Extensive & Intensive


Many fluid properties are defined with respect to intensive properties.  This graph shows the pressure of water as a function of specific volume and temperature isotherms.  Liquid and vapor phases are shown.

By Emok (Own work) [CC-BY-SA-3.0 or GFDL], via Wikimedia Commons

Physical properties of matter can be classified as either extensive or intensive.

Extensive properties depend on the amount of matter presentExamples of extensive properties are mass, weight and volume.  If the amount of matter present changes, then the extensive properties also change.

Intensive properties do not depend on the amount of matter present.  Examples of intensive properties are density, color, temperature, and hardness.

Intensive properties can be obtained by dividing an extensive property by another extensive property.  Density is obtained by dividing mass (extensive property) by volume (extensive property) to obtain the mass per unit volume (intensive property). 

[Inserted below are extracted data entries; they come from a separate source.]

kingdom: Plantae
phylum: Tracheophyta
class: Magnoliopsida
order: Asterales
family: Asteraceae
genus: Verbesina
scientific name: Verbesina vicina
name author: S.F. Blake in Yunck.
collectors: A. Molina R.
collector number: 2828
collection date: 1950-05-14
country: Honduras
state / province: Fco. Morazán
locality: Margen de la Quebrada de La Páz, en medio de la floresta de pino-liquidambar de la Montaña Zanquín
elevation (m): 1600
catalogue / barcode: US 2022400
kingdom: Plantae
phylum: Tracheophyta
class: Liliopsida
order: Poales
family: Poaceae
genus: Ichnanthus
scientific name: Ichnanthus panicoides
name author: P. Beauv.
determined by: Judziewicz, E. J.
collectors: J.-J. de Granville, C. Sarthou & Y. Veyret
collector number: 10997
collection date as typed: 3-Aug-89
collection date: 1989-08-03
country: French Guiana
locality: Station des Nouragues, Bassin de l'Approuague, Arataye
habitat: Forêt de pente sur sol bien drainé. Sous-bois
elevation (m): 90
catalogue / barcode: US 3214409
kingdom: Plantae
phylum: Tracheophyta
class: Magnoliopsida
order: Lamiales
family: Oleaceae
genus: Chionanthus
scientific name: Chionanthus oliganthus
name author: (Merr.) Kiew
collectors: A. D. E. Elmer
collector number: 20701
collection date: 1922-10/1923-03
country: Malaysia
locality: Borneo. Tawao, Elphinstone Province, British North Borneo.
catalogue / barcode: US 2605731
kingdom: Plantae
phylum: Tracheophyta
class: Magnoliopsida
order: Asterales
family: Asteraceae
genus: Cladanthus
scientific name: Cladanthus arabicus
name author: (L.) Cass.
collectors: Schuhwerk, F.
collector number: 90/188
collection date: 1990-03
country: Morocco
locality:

Specific energy is another example.  The internal energy, U, of an object depends on the amount of matter present.  Increasing the amount of matter increases the internal energy.  Dividing the internal energy (extensive property) by the mass (extensive property) gives the specific energy, u, that has units of energy per unit mass.  There are many “specific” properties used in fluid dynamics.  All of these “specific” properties are per unit mass.


Learning Objectives:

Describe the difference between extensive and intensive properties.